Ich war 1965, damals fünf Jahre alt, mit meiner Zwillingsschwester für sechs Wochen zur Erholung in diesem Kinderheim. Die schrecklichen und grausamen Erinnerungen daran sind bis heute nicht vergessen! Es gab sechs Wochen lang täglich Schläge mit dem Rohrstock und nur hochkalorisches Essen: Griesbrei, Milchsuppe, Schmalzbrote... Hatte ein Kind sein Essen erbrochen, musste es das Erbrochene und einen neuen Teller voll Brei essen! Wir konnten ja mit fünf Jahren weder schreiben noch telefonieren; wir waren diesen fürchterlichen Monster-Erzieherinnen gnadenlos ausgeliefert.

Ich könnte stundenlang von den Schlägen und anderen brutalen Machenschaften erzählen. Alle Kinder waren nach dieser „Kur“ schwerst traumatisiert und völlig verstört! Meine Schwester und ich waren so fertig, dass wir unsere Eltern am Bahnhof nicht erkannt haben, als diese uns wieder abholten.

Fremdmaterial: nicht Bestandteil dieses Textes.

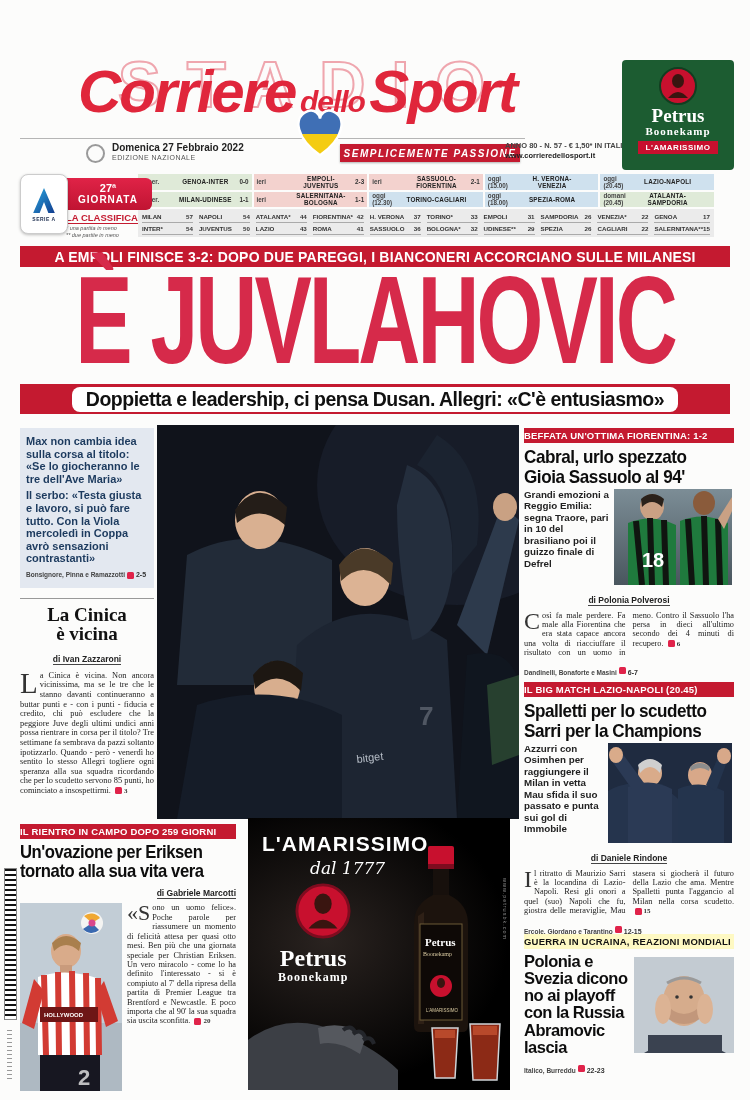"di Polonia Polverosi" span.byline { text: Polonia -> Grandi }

Wir haben erst mit ca. 14 Jahren das erste Mal unseren Eltern von dieser schrecklichen Zeit in Keitum berichtet. Vorher konnten wir einfach nicht darüber reden. Unsere Eltern waren völlig entsetzt; aber es war zu spät, um nach neun Jahren jemanden dafür zur Verantwortung zu ziehen. Diese schrecklichen, demütigenden Erlebnisse auf Sylt haben mich mein ganzes Leben lang wie ein Schreckgespenst begleitet! Ich habe oft ganz furchtbar davon geträumt und weiß alles noch, als wäre es gestern gewesen.